For more information, contact the Center for International Studies, 957-4043.


Weber State University

More than 120 ninth-graders from Ogden, Weber, Davis, Morgan and Summit county schools have signed up for WSU's 10th annual Geography Olympiad.

The daylong competition begins at 8 a.m. Friday, March 21, in the Lind Lecture Hall.

Four-member teams will compete in written exams based on physical geography, cultural geography, and maps, graphs and locations. Orienteering and problem-solving activities also are included in competition.

The Utah Geographic Alliance will award gold, silver and bronze medals to individual and team winners in each test category. Plaques will be given to team winners in the problem-solving contests. WSU will award a delayed, full-tuition scholarship to the student with the highest composite score on the written exams.


Salt Lake Community College

Using their personal passwords, students at SLCC are now able to access class schedules, financial-aid services, grades and other information on the Internet.

"This helps students access the information they need quickly and more timely," said student administrative services director Eric Weber. "We still offer our touch-tone system, drop box and service at our office windows, but this way, many of our students who work and have families can be serviced at their convenience."

Within a few months, SLCC expects to complete its electronic admissions application process allowing students to apply through the Internet.


LDS Business College

An anonymous donor has contributed $20,000 to LDS Business College for a full- or part-time tuition scholarship for single mothers.

The money comes with certain restrictions, including a requirement that the tuition payments from the Single Mother Scholarship program start out as a loan. The loan becomes a grant if the recipient attends classes and earns a 3.0 grade-point-average.

Craig V. Nelson, director of College Relations at LDS Business College, said the donor created the restrictions to encourage healthy study habits.

"The money promotes a dual education," Nelson said. "Single mothers gain a degree; they also have a chance to practice persistence and determination, traits that will help them succeed."

Single mothers who have a high school diploma or its equivalent may apply by calling the scholarship office at (801) 524-8145. The college will begin awarding the scholarships/loans for spring quarter, which starts March 31, Nelson said.


LDS Business College

Students at LDS Business College will soon be able to register for classes from any campus computer.

Brent Cherrington, director of the college's information technology department, said the new program allows students to review every class offered, display by-class enrollments and complete the enrollment process without leaving their computer terminals.

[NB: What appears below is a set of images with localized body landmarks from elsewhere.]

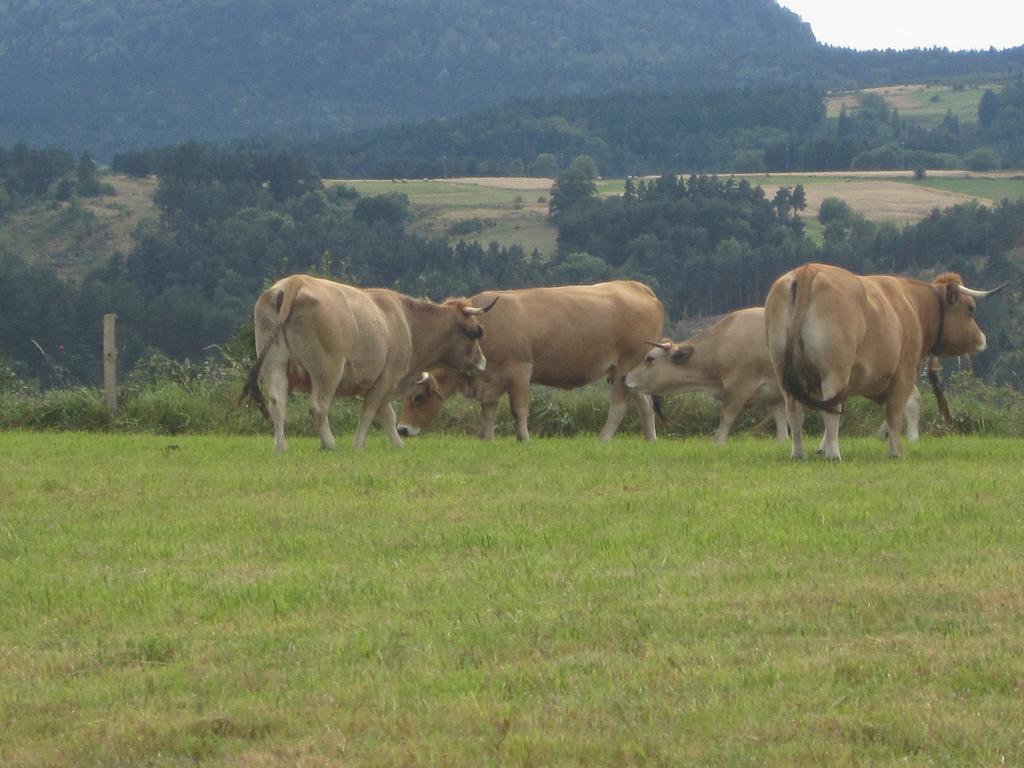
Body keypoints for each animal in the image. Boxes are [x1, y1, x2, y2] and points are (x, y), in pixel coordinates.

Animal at [239, 276, 495, 454]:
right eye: (476, 331)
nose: (483, 362)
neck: (407, 321)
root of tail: (295, 281)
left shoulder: (381, 384)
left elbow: (387, 415)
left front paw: (398, 444)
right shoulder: (386, 379)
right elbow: (370, 412)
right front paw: (358, 445)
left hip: (274, 365)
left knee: (277, 404)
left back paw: (281, 447)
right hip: (328, 370)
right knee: (318, 406)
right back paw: (329, 444)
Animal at [391, 280, 663, 442]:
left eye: (417, 397)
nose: (402, 429)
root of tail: (636, 287)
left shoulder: (519, 371)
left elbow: (518, 409)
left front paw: (524, 439)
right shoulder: (491, 380)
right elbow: (488, 410)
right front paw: (486, 438)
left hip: (626, 365)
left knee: (619, 406)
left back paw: (603, 439)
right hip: (630, 372)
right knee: (645, 404)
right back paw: (650, 439)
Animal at [618, 307, 925, 444]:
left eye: (649, 358)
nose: (626, 378)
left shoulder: (739, 387)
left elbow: (726, 417)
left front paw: (718, 442)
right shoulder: (774, 396)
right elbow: (780, 422)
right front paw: (782, 442)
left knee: (909, 401)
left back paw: (910, 437)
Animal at [765, 262, 1003, 460]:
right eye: (971, 308)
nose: (982, 338)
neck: (911, 304)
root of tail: (808, 270)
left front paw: (821, 447)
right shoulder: (904, 372)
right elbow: (897, 410)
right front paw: (896, 451)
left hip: (784, 371)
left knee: (795, 411)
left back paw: (799, 453)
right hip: (834, 372)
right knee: (831, 411)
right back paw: (834, 454)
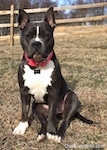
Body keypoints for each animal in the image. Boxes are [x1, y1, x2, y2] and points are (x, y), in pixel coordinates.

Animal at [13, 7, 93, 143]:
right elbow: (24, 110)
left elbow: (50, 115)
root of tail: (59, 114)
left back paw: (57, 135)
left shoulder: (53, 93)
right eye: (28, 36)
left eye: (46, 35)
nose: (36, 43)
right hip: (36, 106)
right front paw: (22, 127)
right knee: (43, 121)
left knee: (65, 120)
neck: (38, 66)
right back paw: (41, 134)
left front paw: (51, 132)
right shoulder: (24, 92)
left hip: (72, 98)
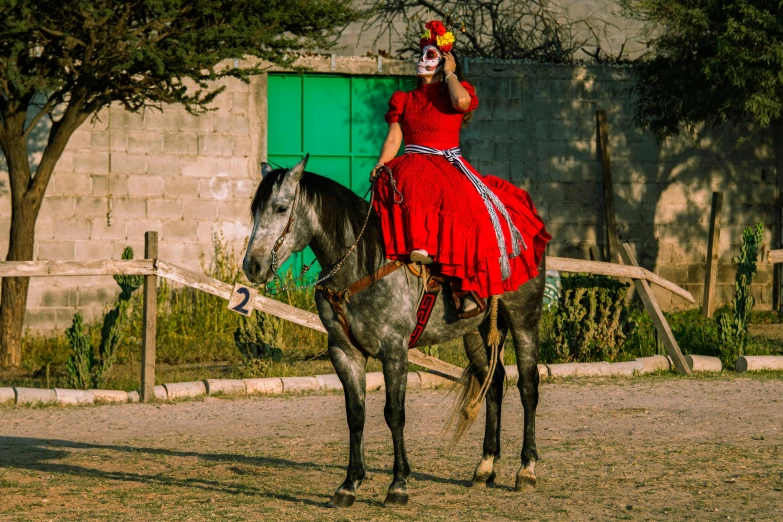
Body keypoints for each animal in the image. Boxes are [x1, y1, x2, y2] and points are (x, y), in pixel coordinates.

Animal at [243, 153, 544, 504]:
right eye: (255, 210)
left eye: (280, 208)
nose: (252, 266)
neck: (361, 265)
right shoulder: (343, 352)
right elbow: (355, 414)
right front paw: (349, 484)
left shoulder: (395, 350)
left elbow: (394, 414)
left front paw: (398, 485)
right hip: (476, 331)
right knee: (493, 384)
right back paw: (485, 467)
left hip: (524, 321)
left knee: (528, 387)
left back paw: (526, 470)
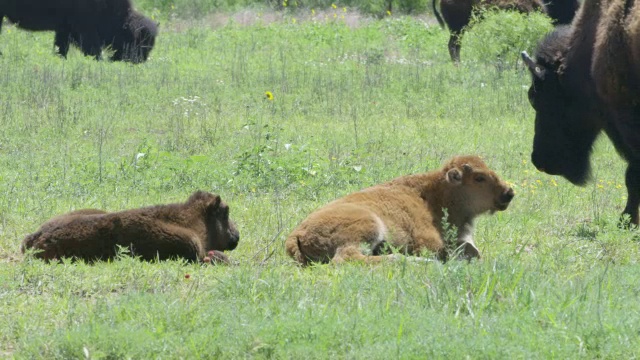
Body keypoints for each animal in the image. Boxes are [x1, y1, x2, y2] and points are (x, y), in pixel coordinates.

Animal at [0, 0, 158, 63]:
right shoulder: (85, 30)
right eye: (137, 41)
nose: (139, 61)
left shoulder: (64, 29)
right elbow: (93, 50)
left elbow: (61, 48)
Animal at [284, 155, 516, 264]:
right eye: (479, 177)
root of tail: (295, 235)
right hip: (368, 226)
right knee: (349, 258)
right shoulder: (428, 242)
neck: (436, 195)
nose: (508, 193)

Also, students may use the computer to review their transcripts and update personal information in the college's data base.

"We hope this new approach will reduce or eliminate lines at the registration window while giving students more control over class selection," Cherrington said.

The college has begun to phase in the new registration program using monitored computer stations. By spring or early summer the college will install the program in all academic computers, Cher-ring-ton said.


Utah State University

President George H. Emert has called for a study of USU's outdoor recreation program.

Emert took the action after rejecting a $1 increase in the student fee to enhance the outdoor rec-re-a-tion programs.

"I believe it is inappropriate to expand an existing university program at a time when we are faced with budget cuts," Emert said. "I believe now is a good time to review the entire program to determine its value and the type of support it needs."

Among other things, Emert wants the review to determine if parts of the program can be absorbed into other academic programs, such as health, physical education and recreation.

The outdoor recreation program operates on an annual budget of $100,000, none of which involves state dollars. The program currently receives 23 cents per fee from the $7 campus recreation fee.

The remaining revenue comes from rental and participant fees. Without the fee increase, the program will have to eliminate outdoor trips, which average about 20 a year, said Gary Chambers, who directs the outdoor recreation program.